I can see the snowflakes dancing in the wind as they make their way towards the ground in his magnificent music!



I know many find him too light, but I find it dandy!


----------



## janxharris (May 24, 2010)

Merry Christmas all.


----------



## Rogerx (Apr 27, 2018)

I do think his music is more associated with the New Years concert from Vienna as for the wishes:

Merry Christmas / Happy Holidays / Bah Humbug

It's Xmas!!


----------



## Dan Ante (May 4, 2016)

Captainnumber36 said:


> I can see the snowflakes dancing in the wind as they make their way towards the ground in his magnificent music!
> 
> 
> 
> I know many find him too light, but I find it dandy!


I enjoy him as well .


----------



## Axter (Jan 15, 2020)

It was his music that got me into classical music over 30 years ago... and yes it was a VPO New Year’s concert under the baton of Carlos Kleiber 1989 that I saw live on TV.....


Merry Christmas fellow TCers!


----------



## Rogerx (Apr 27, 2018)

Axter said:


> It was his music that got me into classical music over 30 years ago... and yes it was a VPO New Year's concert under the baton of Carlos Kleiber 1989 that I saw live on TV.....
> 
> Merry Christmas fellow TCers!







Voices of Spring (Frühlingsstimmen) Karajan - Kathleen Battle
The most legendary of all.


----------



## Axter (Jan 15, 2020)

Rogerx said:


> Voices of Spring (Frühlingsstimmen) Karajan - Kathleen Battle
> The most legendary of all.


I agree. 1987 New Year's Concert was probably the best of them all.


----------



## Rogerx (Apr 27, 2018)

Axter said:


> I agree. 1987 New Year's Concert was probably the best of them all.

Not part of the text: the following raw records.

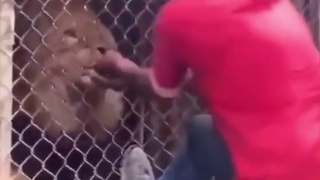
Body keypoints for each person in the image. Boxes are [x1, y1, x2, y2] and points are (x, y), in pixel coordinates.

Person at [84, 0, 320, 179]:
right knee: (205, 131)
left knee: (202, 140)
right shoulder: (278, 6)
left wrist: (128, 72)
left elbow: (163, 93)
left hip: (273, 167)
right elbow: (233, 81)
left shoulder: (181, 16)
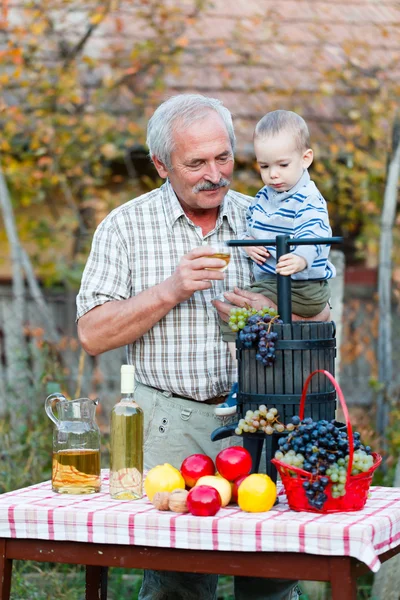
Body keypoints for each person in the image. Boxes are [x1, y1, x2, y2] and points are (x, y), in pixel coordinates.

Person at [76, 94, 326, 600]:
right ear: (161, 165)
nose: (215, 174)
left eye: (224, 157)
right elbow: (92, 334)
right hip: (172, 424)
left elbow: (320, 317)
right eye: (196, 163)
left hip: (262, 418)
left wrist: (273, 311)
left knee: (272, 582)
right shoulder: (125, 226)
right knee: (178, 584)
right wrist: (172, 289)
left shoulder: (266, 216)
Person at [215, 109, 335, 417]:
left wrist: (301, 257)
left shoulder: (308, 199)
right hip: (271, 282)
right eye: (264, 166)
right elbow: (252, 224)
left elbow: (317, 234)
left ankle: (253, 382)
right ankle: (242, 379)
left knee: (247, 313)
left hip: (304, 286)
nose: (274, 174)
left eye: (283, 165)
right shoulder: (264, 197)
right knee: (231, 313)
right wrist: (251, 245)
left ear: (306, 158)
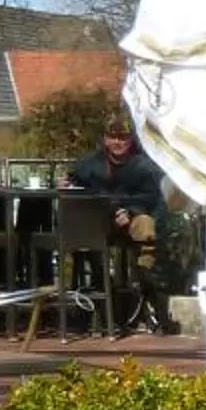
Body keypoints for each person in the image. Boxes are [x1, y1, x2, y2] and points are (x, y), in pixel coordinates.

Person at [69, 117, 178, 334]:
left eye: (123, 137)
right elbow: (77, 186)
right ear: (105, 139)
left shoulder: (145, 167)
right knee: (84, 235)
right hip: (100, 221)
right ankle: (100, 299)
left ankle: (150, 292)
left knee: (146, 227)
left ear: (131, 140)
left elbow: (154, 198)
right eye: (113, 137)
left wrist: (130, 210)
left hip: (134, 219)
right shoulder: (89, 164)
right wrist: (67, 183)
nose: (117, 142)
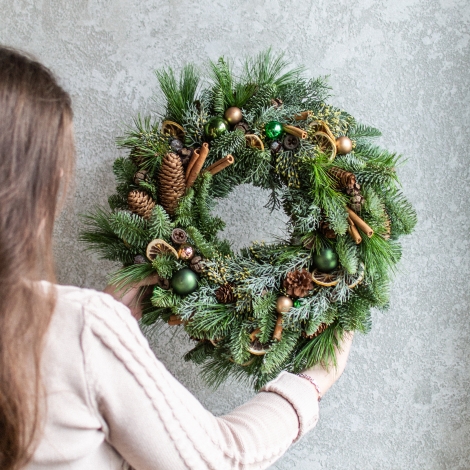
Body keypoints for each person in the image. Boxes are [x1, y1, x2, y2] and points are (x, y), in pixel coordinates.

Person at [0, 45, 353, 470]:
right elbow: (218, 459)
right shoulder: (70, 328)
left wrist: (103, 337)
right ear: (39, 187)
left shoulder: (73, 328)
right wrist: (310, 384)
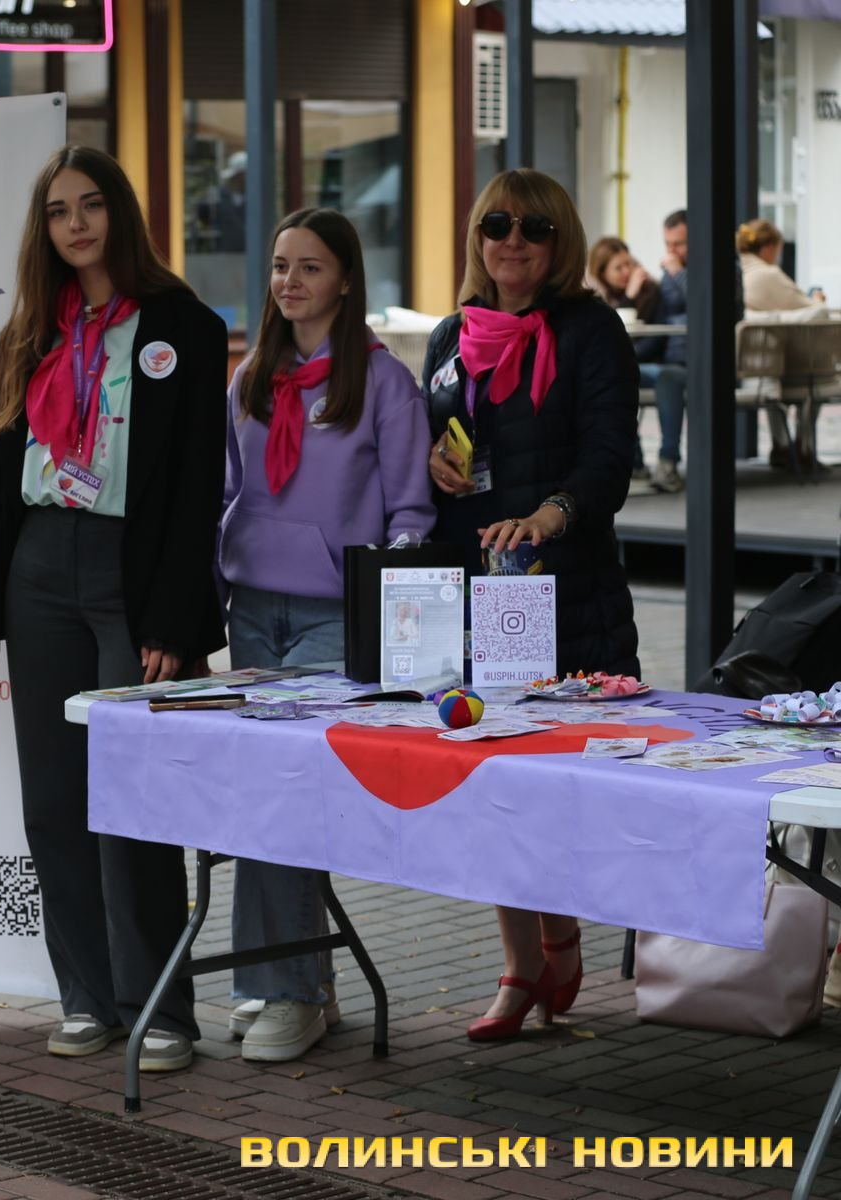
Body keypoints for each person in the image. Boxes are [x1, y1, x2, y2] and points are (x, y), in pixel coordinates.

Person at [0, 145, 228, 1073]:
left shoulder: (182, 326)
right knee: (54, 801)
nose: (75, 225)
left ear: (121, 212)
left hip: (131, 574)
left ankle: (161, 1010)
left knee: (132, 800)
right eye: (58, 211)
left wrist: (174, 623)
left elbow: (196, 488)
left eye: (91, 205)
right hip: (38, 569)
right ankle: (86, 998)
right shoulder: (29, 333)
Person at [423, 168, 640, 1042]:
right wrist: (436, 465)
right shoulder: (451, 336)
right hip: (477, 594)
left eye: (534, 229)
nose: (512, 242)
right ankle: (520, 965)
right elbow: (448, 450)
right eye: (497, 225)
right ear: (477, 236)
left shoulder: (590, 329)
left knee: (560, 783)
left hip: (569, 591)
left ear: (561, 243)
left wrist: (552, 514)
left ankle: (562, 931)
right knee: (486, 784)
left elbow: (611, 456)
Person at [218, 208, 434, 1061]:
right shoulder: (250, 377)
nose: (290, 281)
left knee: (286, 792)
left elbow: (412, 510)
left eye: (310, 266)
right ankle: (285, 978)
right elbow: (226, 492)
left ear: (346, 279)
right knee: (261, 796)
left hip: (333, 618)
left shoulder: (383, 384)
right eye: (280, 265)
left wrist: (392, 611)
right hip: (251, 610)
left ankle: (290, 990)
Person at [588, 236, 686, 493]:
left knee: (668, 376)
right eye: (618, 268)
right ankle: (633, 461)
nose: (626, 272)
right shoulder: (594, 299)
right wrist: (629, 297)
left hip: (649, 365)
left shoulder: (650, 291)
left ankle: (667, 462)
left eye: (628, 264)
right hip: (619, 368)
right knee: (612, 377)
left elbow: (657, 340)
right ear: (602, 272)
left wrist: (625, 357)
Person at [738, 218, 827, 311]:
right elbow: (810, 309)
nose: (777, 258)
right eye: (778, 251)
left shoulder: (741, 268)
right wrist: (818, 301)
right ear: (769, 248)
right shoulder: (768, 275)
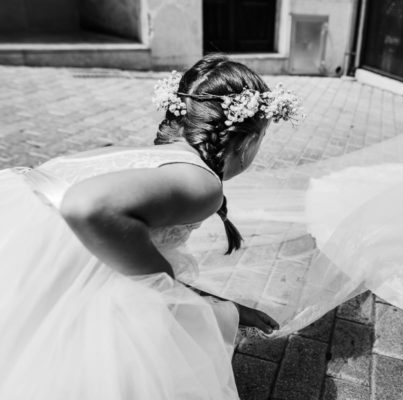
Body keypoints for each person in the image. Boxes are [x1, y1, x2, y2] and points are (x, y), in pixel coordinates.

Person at [0, 54, 303, 399]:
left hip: (19, 250)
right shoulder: (204, 185)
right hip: (54, 266)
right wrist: (163, 285)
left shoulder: (143, 154)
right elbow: (87, 207)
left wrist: (207, 300)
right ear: (249, 142)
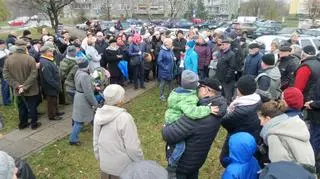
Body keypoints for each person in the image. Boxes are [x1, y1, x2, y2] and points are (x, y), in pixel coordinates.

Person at [162, 78, 227, 179]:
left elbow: (169, 134)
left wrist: (165, 127)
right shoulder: (218, 108)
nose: (197, 89)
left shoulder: (198, 116)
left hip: (183, 164)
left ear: (207, 90)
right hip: (197, 160)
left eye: (200, 87)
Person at [164, 70, 218, 168]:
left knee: (173, 142)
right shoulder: (188, 98)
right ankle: (173, 161)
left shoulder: (176, 92)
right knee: (180, 145)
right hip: (174, 119)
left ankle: (170, 150)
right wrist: (207, 109)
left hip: (169, 116)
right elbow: (192, 112)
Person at [94, 84, 144, 178]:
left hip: (105, 167)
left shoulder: (99, 115)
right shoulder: (125, 118)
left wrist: (100, 158)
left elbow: (96, 141)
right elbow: (133, 148)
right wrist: (140, 162)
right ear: (119, 100)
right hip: (123, 170)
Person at [258, 100, 315, 169]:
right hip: (309, 169)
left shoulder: (273, 136)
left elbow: (279, 166)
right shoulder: (294, 123)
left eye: (261, 119)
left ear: (267, 118)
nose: (261, 123)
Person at [220, 75, 262, 167]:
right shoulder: (257, 99)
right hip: (252, 136)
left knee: (227, 160)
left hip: (238, 138)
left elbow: (224, 122)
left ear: (239, 90)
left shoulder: (240, 110)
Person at [3, 40, 41, 130]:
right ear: (24, 48)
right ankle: (34, 124)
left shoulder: (8, 59)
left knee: (21, 107)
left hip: (17, 89)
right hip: (30, 88)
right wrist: (24, 86)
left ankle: (22, 124)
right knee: (32, 106)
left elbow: (6, 75)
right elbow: (34, 74)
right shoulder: (30, 59)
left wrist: (17, 85)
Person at [70, 58, 98, 145]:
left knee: (81, 116)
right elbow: (88, 93)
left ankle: (97, 129)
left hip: (78, 96)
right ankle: (73, 139)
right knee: (79, 121)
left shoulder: (78, 71)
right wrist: (95, 104)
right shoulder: (85, 76)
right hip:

On the other hand, Willi Boskovsky was the only real Emperor of the waltz .


----------



## Axter (Jan 15, 2020)

Rogerx said:


> On the other hand, Willi Boskovsky was the only real Emperor of the waltz .


He was the 1st Violinist of Vienna Philharmonic, but conducted many new years concert during a time the orchestra was performing it all by themselves, before they decided to invite conductors to perform the New Year Concerts.
But yes, those concerts with Boskovsky conducting were legendary.
Lorin Maazel's New Year Concerts of 1980 and 1986 were also good. (like his 1994, 1996, and 2005).
After that Karajan 1987, Kleiber 1989 and 1992 are also among the greatest.
Personally I like Karajan 1987 most.


----------